Explain the elements fo the risk management process Flashcards
5.2
Risk assessment
Risks need to be assessed. May be a one time thing at the point of acquisition, might be part of an existing process.
Change control requires a risk assessment before making any change - Continuous change control.
Risk Identification
Risks should be identified
Ad Hoc Assessments
An organisation may not have a formal risk assessment process. A committee will be created and the risk assessment proceeds. Once the assessment is complete the committee is disbanded.
Recurring assessments
The evaluation occurs on standard intervals.
An internal assessment may be performed every three months and a mandated risk assessment.
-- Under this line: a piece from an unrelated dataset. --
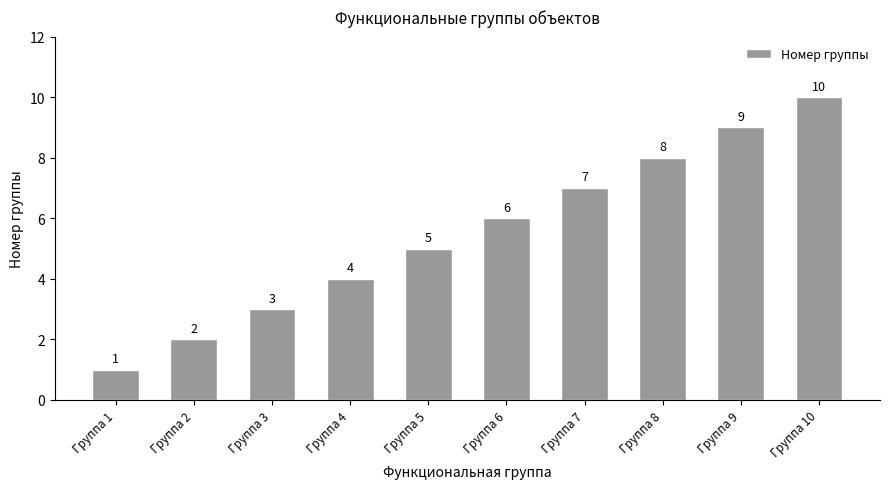

Is it true that the value at Группа 10 is 16?

False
Qualitative risk assessment
A way to evaluate risk. Will look at individual risk factors. Display visually with traffic light grid or similar method to see an overall risk factor.
ARO
Annualised rate of Occurrence.
How Likely is it that a hurricane will hit.
AV
AV
the value of the asset to the organisation
Exposure Factor
EF
The percentage of the value lost due to an incident. losing a quarter of the value is 0.25
Quantitative Risk assessment. SLE ?
SLE (Single loss Expectancy).
Monetary Loss if a single event occurs.
Asset Value (AV) x Exposure Factor (EF)
= SLE
ALE
Annualised Loss Expectancy
ARO X SLE = ALE
Impact
What is affected?
Life, Property, Safety, Finance.
Likelihood and Probability
Risk Likelihood
A quantitative measurement of risk, A statistical measurement. Can be based on historical performance.
Risk Appetite
Risk Appetite posture. A broad description of risk-taking deemed acceptable.
Risk tolerance
How much risk a company is willing to tolerate.
Risk register
to document all risks and provide some options or solutions to avoid risks.